(Items from a dataset)
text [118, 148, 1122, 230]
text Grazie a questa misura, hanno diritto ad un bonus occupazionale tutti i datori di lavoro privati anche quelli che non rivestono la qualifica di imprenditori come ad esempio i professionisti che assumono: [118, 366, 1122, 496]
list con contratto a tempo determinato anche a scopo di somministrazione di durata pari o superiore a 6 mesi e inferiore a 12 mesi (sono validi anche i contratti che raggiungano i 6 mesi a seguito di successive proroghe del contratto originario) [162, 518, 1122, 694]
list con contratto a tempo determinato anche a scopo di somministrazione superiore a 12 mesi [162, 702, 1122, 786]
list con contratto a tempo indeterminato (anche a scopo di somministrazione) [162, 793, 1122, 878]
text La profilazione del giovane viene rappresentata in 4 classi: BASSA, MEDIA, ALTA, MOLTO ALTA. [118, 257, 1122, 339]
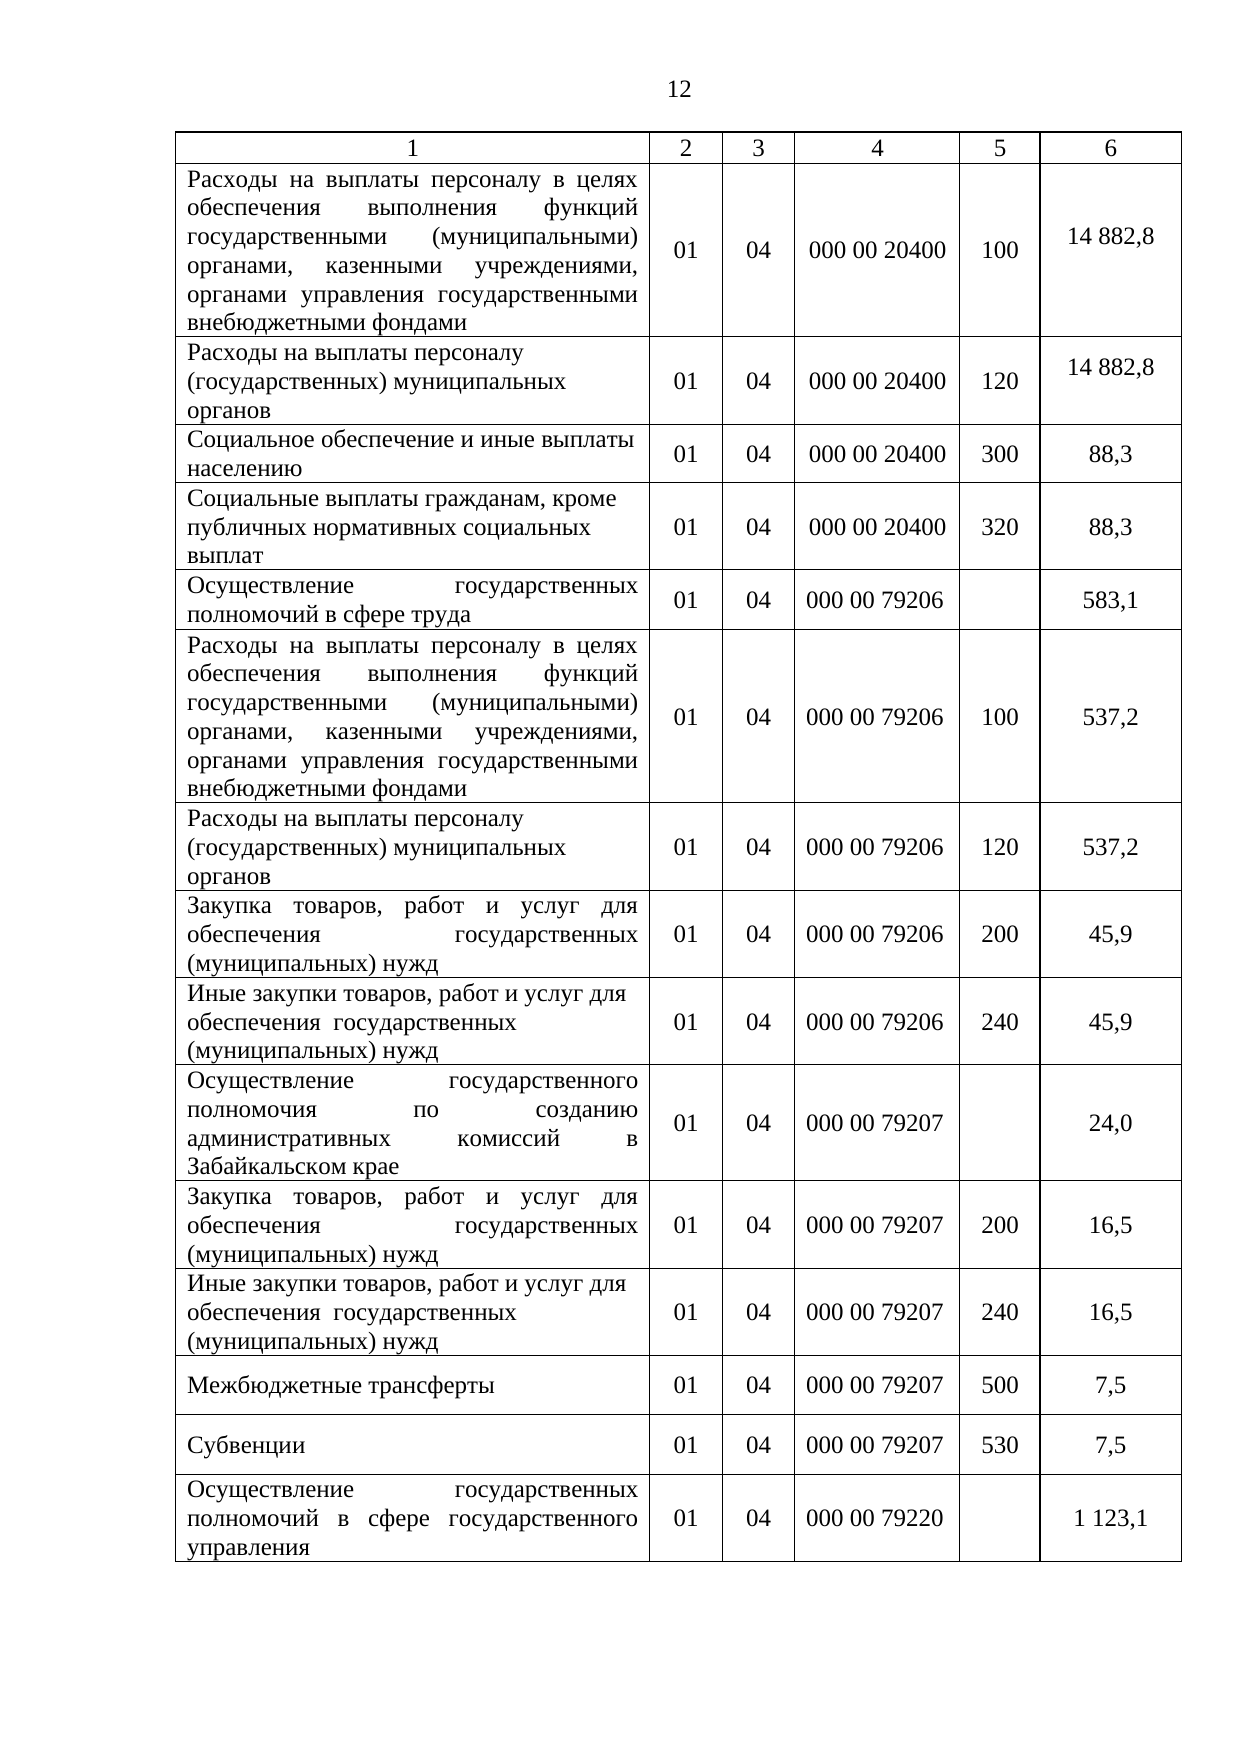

• WORK TO COMPLETE
A faithful, complete copy of the entries is required, without the pictures.

• SOLUTION TO THE PROBLEM
text [118, 148, 1122, 230]
text Grazie a questa misura, hanno diritto ad un bonus occupazionale tutti i datori di lavoro privati anche quelli che non rivestono la qualifica di imprenditori come ad esempio i professionisti che assumono: [118, 366, 1122, 496]
list con contratto a tempo determinato anche a scopo di somministrazione di durata pari o superiore a 6 mesi e inferiore a 12 mesi (sono validi anche i contratti che raggiungano i 6 mesi a seguito di successive proroghe del contratto originario) [162, 518, 1122, 694]
list con contratto a tempo determinato anche a scopo di somministrazione superiore a 12 mesi [162, 702, 1122, 786]
list con contratto a tempo indeterminato (anche a scopo di somministrazione) [162, 793, 1122, 878]
text La profilazione del giovane viene rappresentata in 4 classi: BASSA, MEDIA, ALTA, MOLTO ALTA. [118, 257, 1122, 339]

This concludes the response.